239話 疑似結婚式 その1

 翌日、日曜日。


 お昼過ぎ、太陽がちょうど真上を通り過ぎる頃。

 俺はルーシーとの思い出の場所——あの公園に来ていた。


 昨日、あの後。

 ずっとルーシーの家にいてもしょうがないので、すぐに家に帰宅した。

 勉強やギターの練習にも励んだ後の夜、ルーシーからメッセージが届いた。


 それは直接話をしたいという内容だった。

 もちろんルーシーの為に時間をとった。ちょうど翌日が日曜日だったこともあり、すぐに会うことに。


 わかっていた。その話の内容がルーシーのおばあちゃんに関わる内容だと。

 そして、もしおばあちゃんが長くないのであれば、すぐにでも会わなければいけないということも。




 ◇ ◇ ◇




 ギコギコとブランコを一人で揺らす。

 この場所はルーシーよりもまだ少年だった頃のアーサーさんとの思い出のあるエリア。


 ドーム型遊具の中で話すのも良いとは思ったのだが、せっかくの天気。

 暗い場所で話すこともないと思い、俺ははじめからこのブランコで待っていた。



「——光流! お待たせ」



 公園の入口近くに停められた黒い車。

 そこから降りてきたルーシーが、こちらに手を振ってやってきた。


 いつだって天使のルーシー。

 思ったよりその表情には悲壮感がなくて、どちらかと言えば、緊張感の方が伝わってくる表情だった。


「今日は、ここなんだね」

「うん。なんとなく、ね」


 ルーシーが俺の隣のブランコに腰を下ろす。

 ブランコからは少し遠目に数人の子供たちに加え、その母親たちが集まっている様子が見えた。


 俺が適当にギコギコしていると、ルーシーもギコギコとブランコを動かしだす。

 ただ、ルーシーは乗り慣れていないのか、動きがかなりゆっくりだった。


「その、ええと……天気、良いよね」


 うまく言葉が出なかった。

 昨日は大丈夫だった? なんて、大丈夫なわけがないんだから、そんなこと言えるわけもなかった。

 かと言って、なんて聞けば良いのかもわからず、結局天気の話をするという愚行をしてしまった。
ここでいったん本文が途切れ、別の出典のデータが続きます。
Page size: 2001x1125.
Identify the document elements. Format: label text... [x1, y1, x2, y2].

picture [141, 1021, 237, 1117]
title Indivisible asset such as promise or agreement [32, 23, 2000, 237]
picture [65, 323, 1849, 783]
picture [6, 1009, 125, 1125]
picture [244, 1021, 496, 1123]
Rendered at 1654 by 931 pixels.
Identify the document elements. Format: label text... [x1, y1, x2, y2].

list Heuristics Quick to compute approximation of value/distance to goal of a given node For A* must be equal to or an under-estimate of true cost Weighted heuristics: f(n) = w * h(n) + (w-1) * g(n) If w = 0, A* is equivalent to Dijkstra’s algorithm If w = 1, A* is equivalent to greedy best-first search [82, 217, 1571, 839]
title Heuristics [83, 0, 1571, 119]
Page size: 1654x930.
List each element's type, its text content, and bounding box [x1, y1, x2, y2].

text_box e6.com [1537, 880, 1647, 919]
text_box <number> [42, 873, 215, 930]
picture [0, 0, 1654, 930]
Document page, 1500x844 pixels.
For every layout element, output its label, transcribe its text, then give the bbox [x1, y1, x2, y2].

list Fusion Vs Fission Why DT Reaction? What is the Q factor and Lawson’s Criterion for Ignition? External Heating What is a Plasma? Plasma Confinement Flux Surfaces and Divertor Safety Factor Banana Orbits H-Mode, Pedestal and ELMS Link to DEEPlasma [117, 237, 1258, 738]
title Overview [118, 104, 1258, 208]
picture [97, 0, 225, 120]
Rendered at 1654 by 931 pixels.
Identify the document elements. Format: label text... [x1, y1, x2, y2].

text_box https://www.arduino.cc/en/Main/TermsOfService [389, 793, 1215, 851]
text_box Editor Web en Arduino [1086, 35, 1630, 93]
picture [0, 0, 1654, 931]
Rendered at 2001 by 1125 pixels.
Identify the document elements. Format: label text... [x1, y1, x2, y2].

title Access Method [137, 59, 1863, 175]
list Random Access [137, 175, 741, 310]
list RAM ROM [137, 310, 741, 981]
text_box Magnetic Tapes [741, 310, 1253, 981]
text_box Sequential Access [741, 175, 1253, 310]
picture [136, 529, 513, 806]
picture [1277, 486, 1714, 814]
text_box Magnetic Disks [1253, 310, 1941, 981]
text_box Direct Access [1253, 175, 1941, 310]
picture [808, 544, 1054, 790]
「ふふ。気を遣ってくれてありがとう。……おばあちゃん、大丈夫ではないんだけど、あまり長く持たないらしいんだ」

「そっか。それは……」


 やはり悲壮感というより、別の何かを感じる声音。

 まだ一日しか経過していないというのに、それを受け入れて、何かを決めたような話し方だった。


「何か、お願いがあるんだよね?」

「あっ………………うん。わかるよね」


 直接話したいというメッセージから、何かお願いがあるというのはわかった。

 ただ、内容までは想像できなかっただけで。


「これから光流にするお願いはさ、なんというか……すっっごい勝手で、恥ずかしくて……でも、光流にしかできないことなの」

「うん……」


 徐々に、ブランコに揺られるルーシーの横顔が火照っていくのが伝わってきた。

 おばあちゃんに関係する話なのに、なぜそんなことを言うのか、全くよくわからない。


「先に一つ言うとね。おばあちゃん、光流に会いたがってた」

「えっ!?」

「これは直接聞いたんじゃなくて、伊須実おばさん——お父さんの妹さんが言ってたことなんだけどね……」

「ん……誰だろう。会ったことは、ないよね……?」


 聞いたことのない名前だった。

 でも、俺のことを知っているということは、俺のことを誰かから聞いたということだろう。

 その、おばあちゃんからだけなのかもしれないけど。


「私たち、全部知ってるんだ。光流がおばあちゃんを助けてくれたってこと」

「え…………え? えっ!?」


 助けてくれたって……あの、クリスマスイブの時に遅れた理由のことだよな。

 いや、そうか。でも、助けたのが俺ってわかるのは時間の問題だよな……。

 だってあの場には冬矢が残ったし、その時に何か伝えていてもおかしくない。


「ずっと言ってなかったけど、あの時、おばあちゃんを助けてくれて、ありがとう。あの日、光流が遅れてくれたから、おばあちゃんは助かったの。だから、私だけじゃなく、家族全員が光流に感謝してるんだよ」

「あ……そう、だったのか。はは……俺もルーシーのおばあちゃんだって気づいたのは、ほんの少し前だけどね……」


 北海道の祖父母の家であの写真を見なければわからなかっただろう。

 人はどこで繋がっているかわからない。遅れてルーシーに悲しい思いをさせたかもしれないけど、結果的には感謝される行動だった、ということか……。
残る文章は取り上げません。